[TASK PROMPT] Could you write out the line containing "### [3、SpringBoot 2.X" and all the lines below it in the data, exactly, through the final one and nothing else?

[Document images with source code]
--- START ---

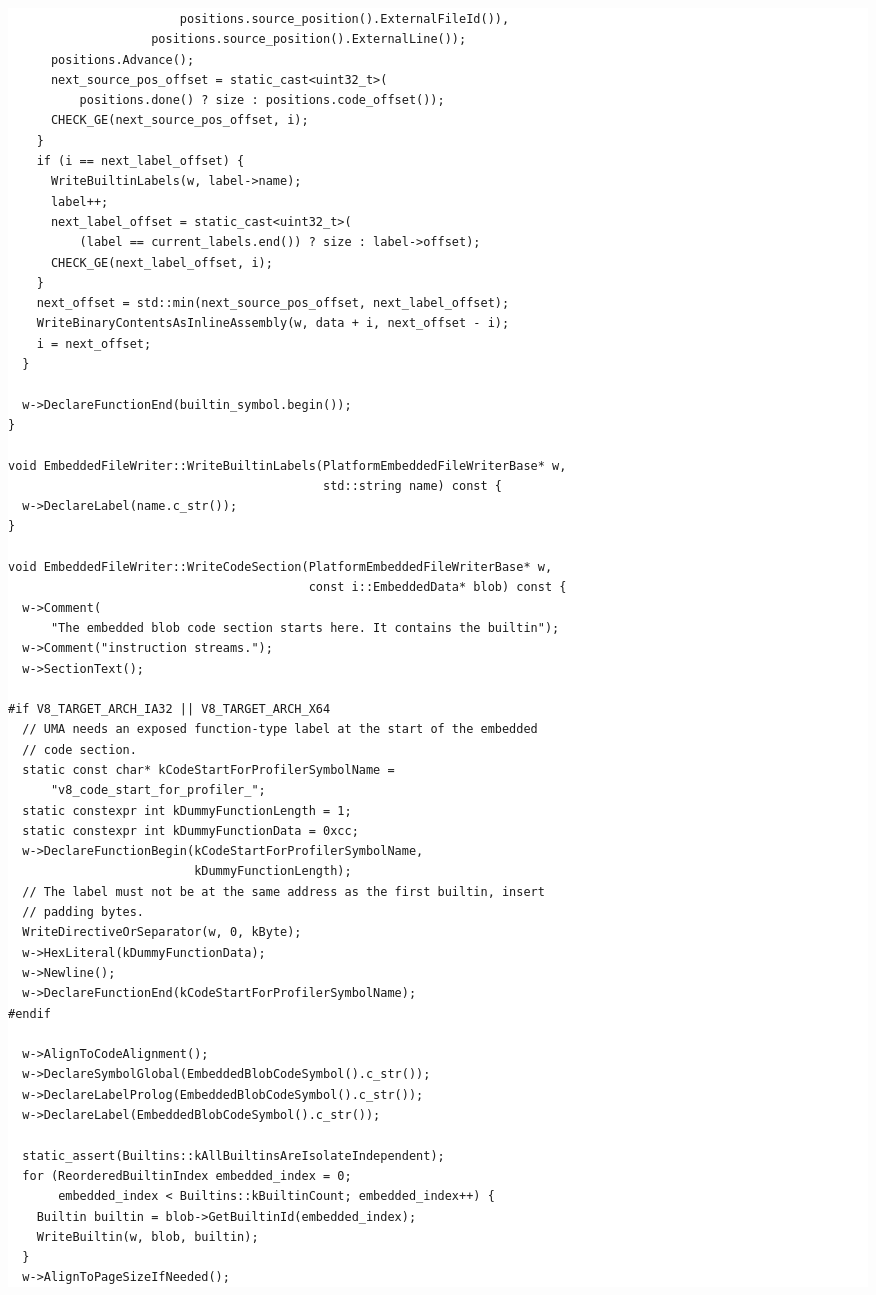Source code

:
 ```
                        positions.source_position().ExternalFileId()),
                    positions.source_position().ExternalLine());
      positions.Advance();
      next_source_pos_offset = static_cast<uint32_t>(
          positions.done() ? size : positions.code_offset());
      CHECK_GE(next_source_pos_offset, i);
    }
    if (i == next_label_offset) {
      WriteBuiltinLabels(w, label->name);
      label++;
      next_label_offset = static_cast<uint32_t>(
          (label == current_labels.end()) ? size : label->offset);
      CHECK_GE(next_label_offset, i);
    }
    next_offset = std::min(next_source_pos_offset, next_label_offset);
    WriteBinaryContentsAsInlineAssembly(w, data + i, next_offset - i);
    i = next_offset;
  }

  w->DeclareFunctionEnd(builtin_symbol.begin());
}

void EmbeddedFileWriter::WriteBuiltinLabels(PlatformEmbeddedFileWriterBase* w,
                                            std::string name) const {
  w->DeclareLabel(name.c_str());
}

void EmbeddedFileWriter::WriteCodeSection(PlatformEmbeddedFileWriterBase* w,
                                          const i::EmbeddedData* blob) const {
  w->Comment(
      "The embedded blob code section starts here. It contains the builtin");
  w->Comment("instruction streams.");
  w->SectionText();

#if V8_TARGET_ARCH_IA32 || V8_TARGET_ARCH_X64
  // UMA needs an exposed function-type label at the start of the embedded
  // code section.
  static const char* kCodeStartForProfilerSymbolName =
      "v8_code_start_for_profiler_";
  static constexpr int kDummyFunctionLength = 1;
  static constexpr int kDummyFunctionData = 0xcc;
  w->DeclareFunctionBegin(kCodeStartForProfilerSymbolName,
                          kDummyFunctionLength);
  // The label must not be at the same address as the first builtin, insert
  // padding bytes.
  WriteDirectiveOrSeparator(w, 0, kByte);
  w->HexLiteral(kDummyFunctionData);
  w->Newline();
  w->DeclareFunctionEnd(kCodeStartForProfilerSymbolName);
#endif

  w->AlignToCodeAlignment();
  w->DeclareSymbolGlobal(EmbeddedBlobCodeSymbol().c_str());
  w->DeclareLabelProlog(EmbeddedBlobCodeSymbol().c_str());
  w->DeclareLabel(EmbeddedBlobCodeSymbol().c_str());

  static_assert(Builtins::kAllBuiltinsAreIsolateIndependent);
  for (ReorderedBuiltinIndex embedded_index = 0;
       embedded_index < Builtins::kBuiltinCount; embedded_index++) {
    Builtin builtin = blob->GetBuiltinId(embedded_index);
    WriteBuiltin(w, blob, builtin);
  }
  w->AlignToPageSizeIfNeeded();
```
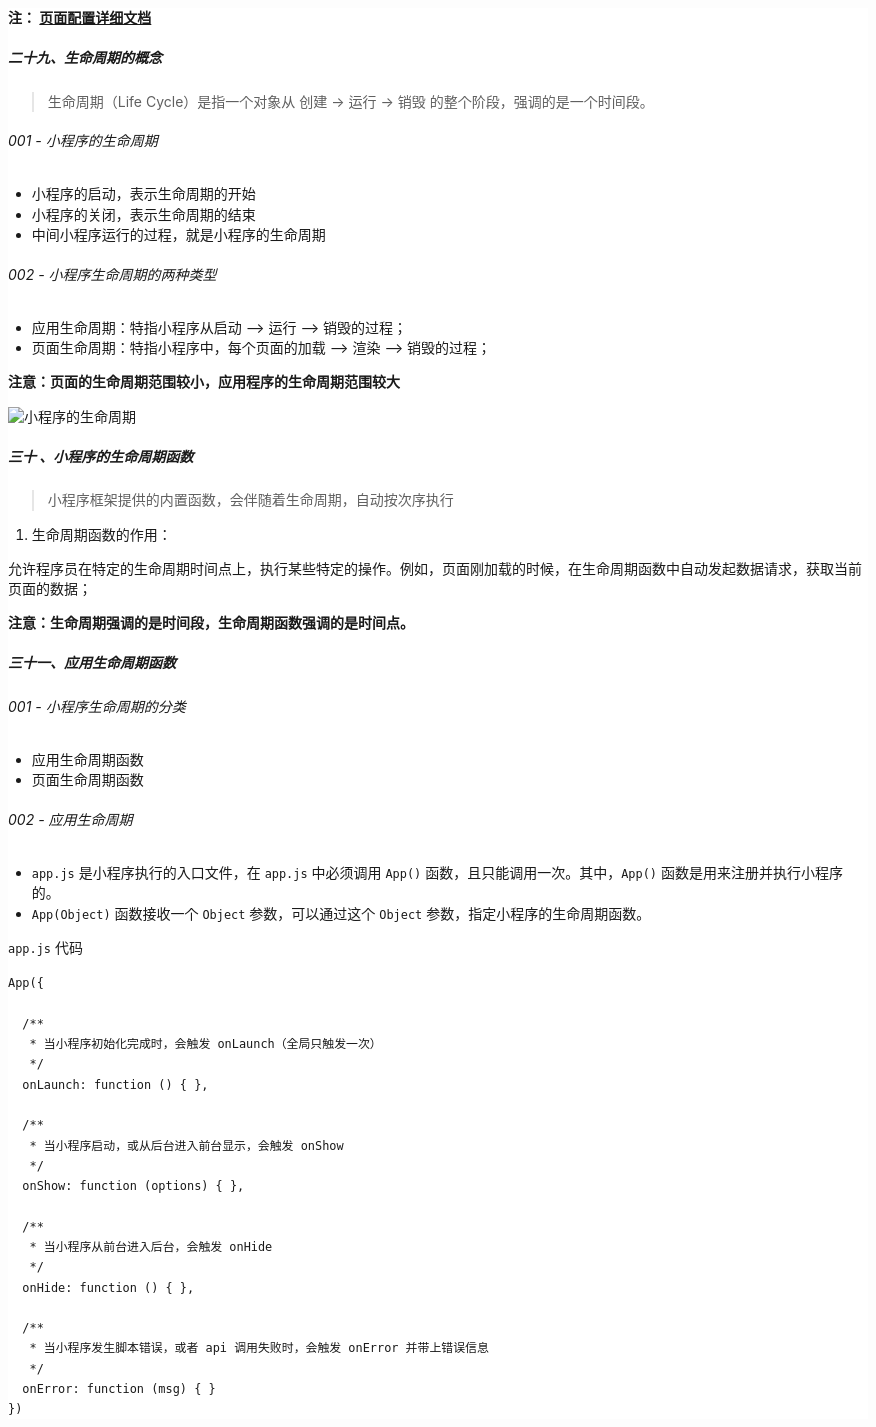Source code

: **注： [页面配置详细文档](https://developers.weixin.qq.com/miniprogram/dev/reference/configuration/page.html)**

##### 二十九、生命周期的概念

> 生命周期（Life Cycle）是指一个对象从 创建 -> 运行 -> 销毁 的整个阶段，强调的是一个时间段。

###### 001 - 小程序的生命周期

- 小程序的启动，表示生命周期的开始
- 小程序的关闭，表示生命周期的结束
- 中间小程序运行的过程，就是小程序的生命周期

###### 002 - 小程序生命周期的两种类型

- 应用生命周期：特指小程序从启动 --> 运行 --> 销毁的过程；
- 页面生命周期：特指小程序中，每个页面的加载 --> 渲染 --> 销毁的过程；

**注意：页面的生命周期范围较小，应用程序的生命周期范围较大**

![小程序的生命周期](./images/2LifeCycle.png)

##### 三十 、小程序的生命周期函数

> 小程序框架提供的内置函数，会伴随着生命周期，自动按次序执行

1.  生命周期函数的作用：

允许程序员在特定的生命周期时间点上，执行某些特定的操作。例如，页面刚加载的时候，在生命周期函数中自动发起数据请求，获取当前页面的数据；

**注意：生命周期强调的是时间段，生命周期函数强调的是时间点。**

##### 三十一、应用生命周期函数

###### 001 - 小程序生命周期的分类

- 应用生命周期函数
- 页面生命周期函数

###### 002 - 应用生命周期

- `app.js` 是小程序执行的入口文件，在 `app.js` 中必须调用 `App()` 函数，且只能调用一次。其中，`App()` 函数是用来注册并执行小程序的。
- `App(Object)` 函数接收一个 `Object` 参数，可以通过这个 `Object` 参数，指定小程序的生命周期函数。

`app.js` 代码

```javasc
App({

  /**
   * 当小程序初始化完成时，会触发 onLaunch（全局只触发一次）
   */
  onLaunch: function () { },

  /**
   * 当小程序启动，或从后台进入前台显示，会触发 onShow
   */
  onShow: function (options) { },

  /**
   * 当小程序从前台进入后台，会触发 onHide
   */
  onHide: function () { },

  /**
   * 当小程序发生脚本错误，或者 api 调用失败时，会触发 onError 并带上错误信息
   */
  onError: function (msg) { }
})

```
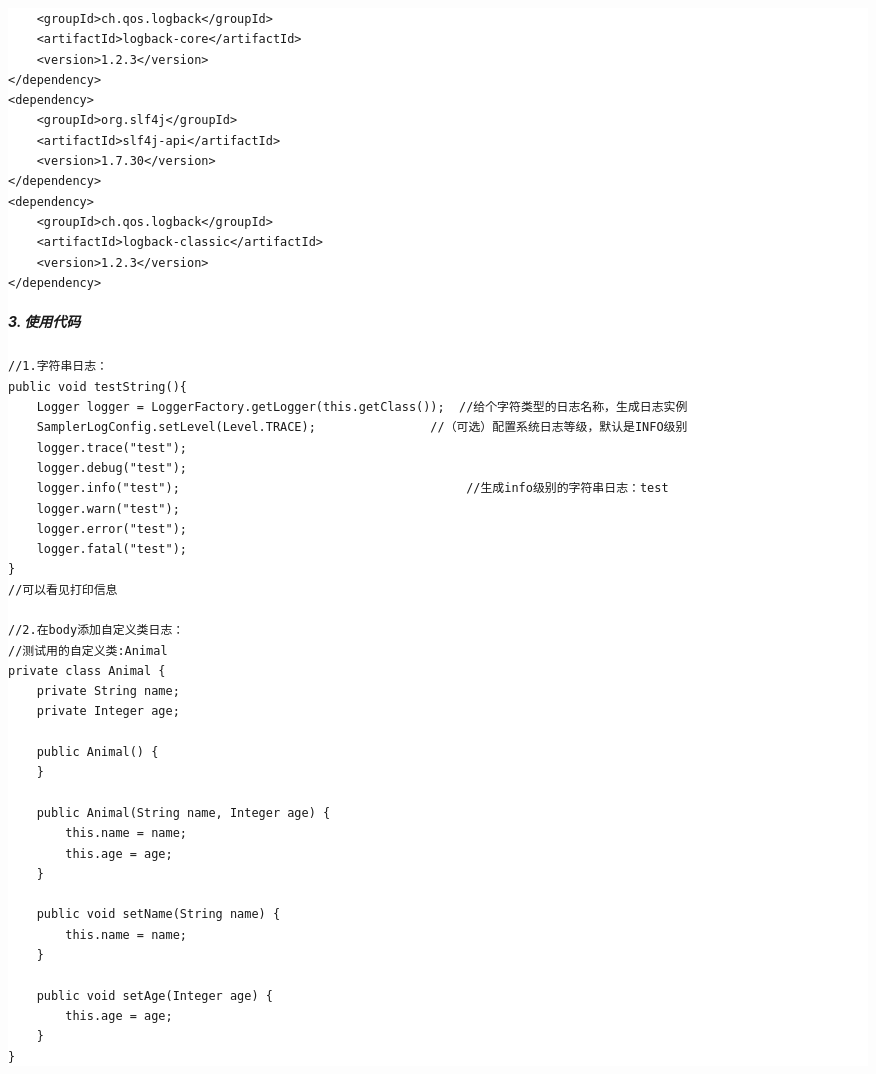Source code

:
 ```
    <groupId>ch.qos.logback</groupId>
    <artifactId>logback-core</artifactId>
    <version>1.2.3</version>
</dependency>
<dependency>
    <groupId>org.slf4j</groupId>
    <artifactId>slf4j-api</artifactId>
    <version>1.7.30</version>
</dependency>
<dependency>
    <groupId>ch.qos.logback</groupId>
    <artifactId>logback-classic</artifactId>
    <version>1.2.3</version>
</dependency>
```


##### 3. 使用代码
    //1.字符串日志：
    public void testString(){
        Logger logger = LoggerFactory.getLogger(this.getClass());  //给个字符类型的日志名称，生成日志实例
        SamplerLogConfig.setLevel(Level.TRACE);                //（可选）配置系统日志等级，默认是INFO级别
        logger.trace("test");
        logger.debug("test");
        logger.info("test");                                        //生成info级别的字符串日志：test
        logger.warn("test");
        logger.error("test");
        logger.fatal("test");
    }
    //可以看见打印信息

    //2.在body添加自定义类日志：
    //测试用的自定义类:Animal
    private class Animal {
        private String name;
        private Integer age;

        public Animal() {
        }

        public Animal(String name, Integer age) {
            this.name = name;
            this.age = age;
        }

        public void setName(String name) {
            this.name = name;
        }

        public void setAge(Integer age) {
            this.age = age;
        }
    }
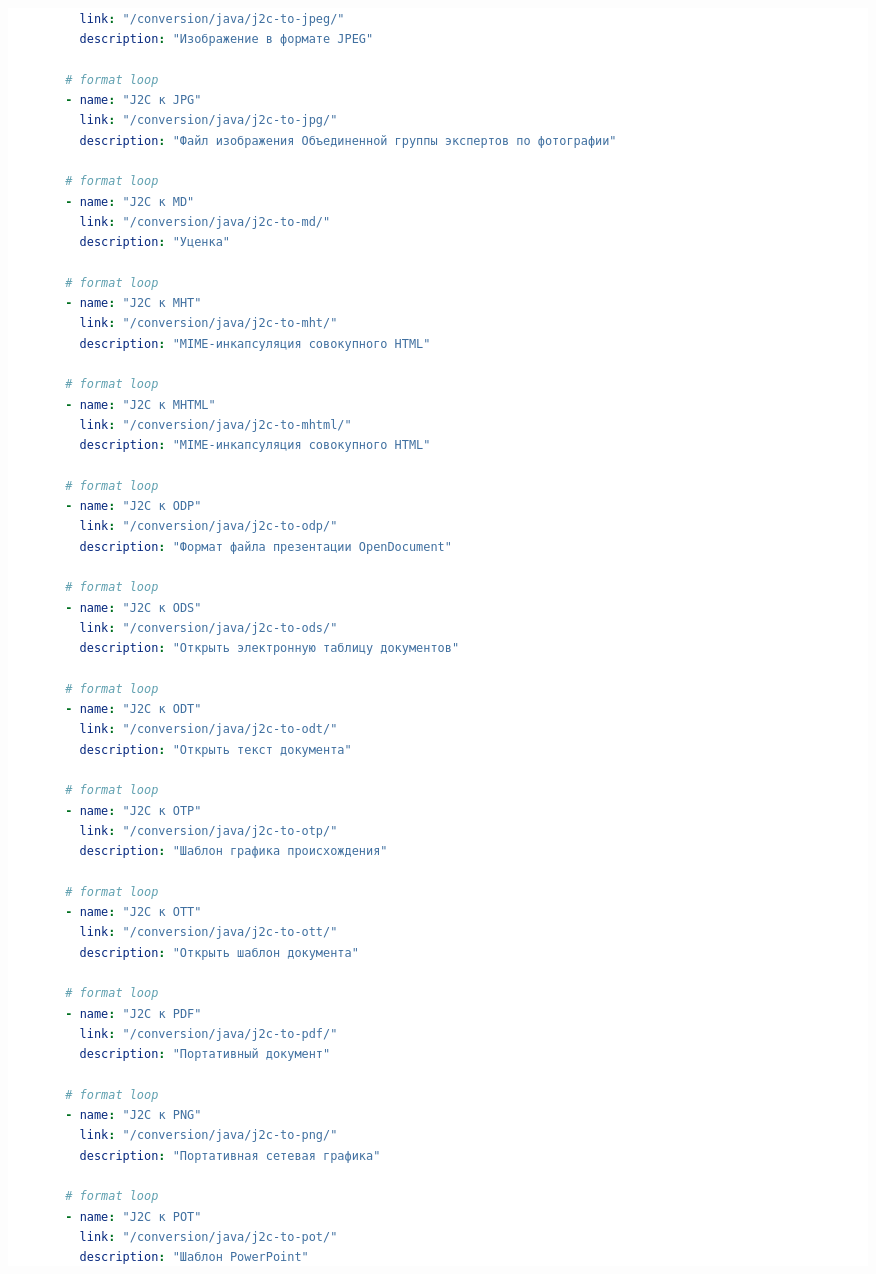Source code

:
 ```yaml
          link: "/conversion/java/j2c-to-jpeg/"
          description: "Изображение в формате JPEG"

        # format loop
        - name: "J2C к JPG"
          link: "/conversion/java/j2c-to-jpg/"
          description: "Файл изображения Объединенной группы экспертов по фотографии"

        # format loop
        - name: "J2C к MD"
          link: "/conversion/java/j2c-to-md/"
          description: "Уценка"

        # format loop
        - name: "J2C к MHT"
          link: "/conversion/java/j2c-to-mht/"
          description: "MIME-инкапсуляция совокупного HTML"

        # format loop
        - name: "J2C к MHTML"
          link: "/conversion/java/j2c-to-mhtml/"
          description: "MIME-инкапсуляция совокупного HTML"

        # format loop
        - name: "J2C к ODP"
          link: "/conversion/java/j2c-to-odp/"
          description: "Формат файла презентации OpenDocument"

        # format loop
        - name: "J2C к ODS"
          link: "/conversion/java/j2c-to-ods/"
          description: "Открыть электронную таблицу документов"

        # format loop
        - name: "J2C к ODT"
          link: "/conversion/java/j2c-to-odt/"
          description: "Открыть текст документа"

        # format loop
        - name: "J2C к OTP"
          link: "/conversion/java/j2c-to-otp/"
          description: "Шаблон графика происхождения"

        # format loop
        - name: "J2C к OTT"
          link: "/conversion/java/j2c-to-ott/"
          description: "Открыть шаблон документа"

        # format loop
        - name: "J2C к PDF"
          link: "/conversion/java/j2c-to-pdf/"
          description: "Портативный документ"

        # format loop
        - name: "J2C к PNG"
          link: "/conversion/java/j2c-to-png/"
          description: "Портативная сетевая графика"

        # format loop
        - name: "J2C к POT"
          link: "/conversion/java/j2c-to-pot/"
          description: "Шаблон PowerPoint"

```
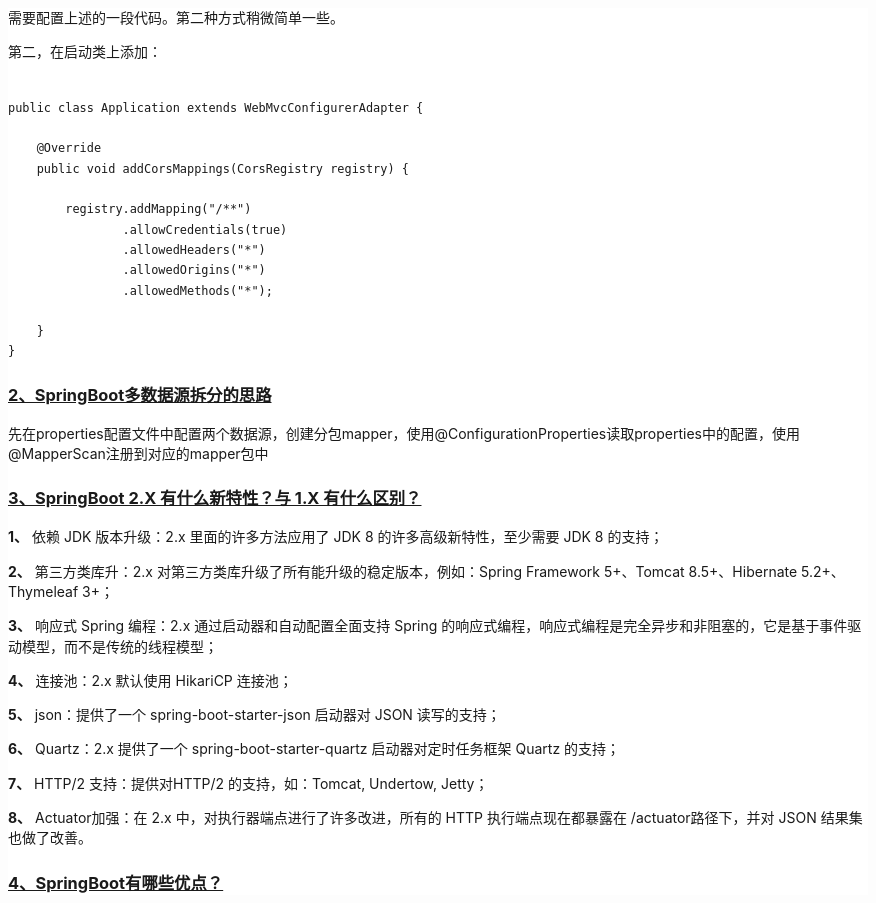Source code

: 需要配置上述的一段代码。第二种方式稍微简单一些。

第二，在启动类上添加：

```

public class Application extends WebMvcConfigurerAdapter {

    @Override
    public void addCorsMappings(CorsRegistry registry) {

        registry.addMapping("/**")
                .allowCredentials(true)
                .allowedHeaders("*")
                .allowedOrigins("*")
                .allowedMethods("*");

    }
}
```


### [2、SpringBoot多数据源拆分的思路](https://gitee.com/souyunku/NewDevBooks/blob/master/docs/SpringBoot/SpringBoothhhh题带答案（2021年SpringBoothhhh题及答案大汇总）.md#2springboot多数据源拆分的思路)  


先在properties配置文件中配置两个数据源，创建分包mapper，使用@ConfigurationProperties读取properties中的配置，使用@MapperScan注册到对应的mapper包中


### [3、SpringBoot 2.X 有什么新特性？与 1.X 有什么区别？](https://gitee.com/souyunku/NewDevBooks/blob/master/docs/SpringBoot/SpringBoothhhh题带答案（2021年SpringBoothhhh题及答案大汇总）.md#3springboot-2x-有什么新特性与-1x-有什么区别)  


**1、** 依赖 JDK 版本升级：2.x 里面的许多方法应用了 JDK 8 的许多高级新特性，至少需要 JDK 8 的支持；

**2、** 第三方类库升：2.x 对第三方类库升级了所有能升级的稳定版本，例如：Spring Framework 5+、Tomcat 8.5+、Hibernate 5.2+、Thymeleaf 3+；

**3、** 响应式 Spring 编程：2.x 通过启动器和自动配置全面支持 Spring 的响应式编程，响应式编程是完全异步和非阻塞的，它是基于事件驱动模型，而不是传统的线程模型；

**4、** 连接池：2.x 默认使用 HikariCP 连接池；

**5、** json：提供了一个 spring-boot-starter-json 启动器对 JSON 读写的支持；

**6、** Quartz：2.x 提供了一个 spring-boot-starter-quartz 启动器对定时任务框架 Quartz 的支持；

**7、** HTTP/2 支持：提供对HTTP/2 的支持，如：Tomcat, Undertow, Jetty；

**8、** Actuator加强：在 2.x 中，对执行器端点进行了许多改进，所有的 HTTP 执行端点现在都暴露在 /actuator路径下，并对 JSON 结果集也做了改善。


### [4、SpringBoot有哪些优点？](https://gitee.com/souyunku/NewDevBooks/blob/master/docs/SpringBoot/SpringBoothhhh题带答案（2021年SpringBoothhhh题及答案大汇总）.md#4springboot有哪些优点)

--- END ---

[RESPONSE TO THIS TASK]
### [3、SpringBoot 2.X 有什么新特性？与 1.X 有什么区别？](https://gitee.com/souyunku/NewDevBooks/blob/master/docs/SpringBoot/SpringBoothhhh题带答案（2021年SpringBoothhhh题及答案大汇总）.md#3springboot-2x-有什么新特性与-1x-有什么区别)  


**1、** 依赖 JDK 版本升级：2.x 里面的许多方法应用了 JDK 8 的许多高级新特性，至少需要 JDK 8 的支持；

**2、** 第三方类库升：2.x 对第三方类库升级了所有能升级的稳定版本，例如：Spring Framework 5+、Tomcat 8.5+、Hibernate 5.2+、Thymeleaf 3+；

**3、** 响应式 Spring 编程：2.x 通过启动器和自动配置全面支持 Spring 的响应式编程，响应式编程是完全异步和非阻塞的，它是基于事件驱动模型，而不是传统的线程模型；

**4、** 连接池：2.x 默认使用 HikariCP 连接池；

**5、** json：提供了一个 spring-boot-starter-json 启动器对 JSON 读写的支持；

**6、** Quartz：2.x 提供了一个 spring-boot-starter-quartz 启动器对定时任务框架 Quartz 的支持；

**7、** HTTP/2 支持：提供对HTTP/2 的支持，如：Tomcat, Undertow, Jetty；

**8、** Actuator加强：在 2.x 中，对执行器端点进行了许多改进，所有的 HTTP 执行端点现在都暴露在 /actuator路径下，并对 JSON 结果集也做了改善。


### [4、SpringBoot有哪些优点？](https://gitee.com/souyunku/NewDevBooks/blob/master/docs/SpringBoot/SpringBoothhhh题带答案（2021年SpringBoothhhh题及答案大汇总）.md#4springboot有哪些优点)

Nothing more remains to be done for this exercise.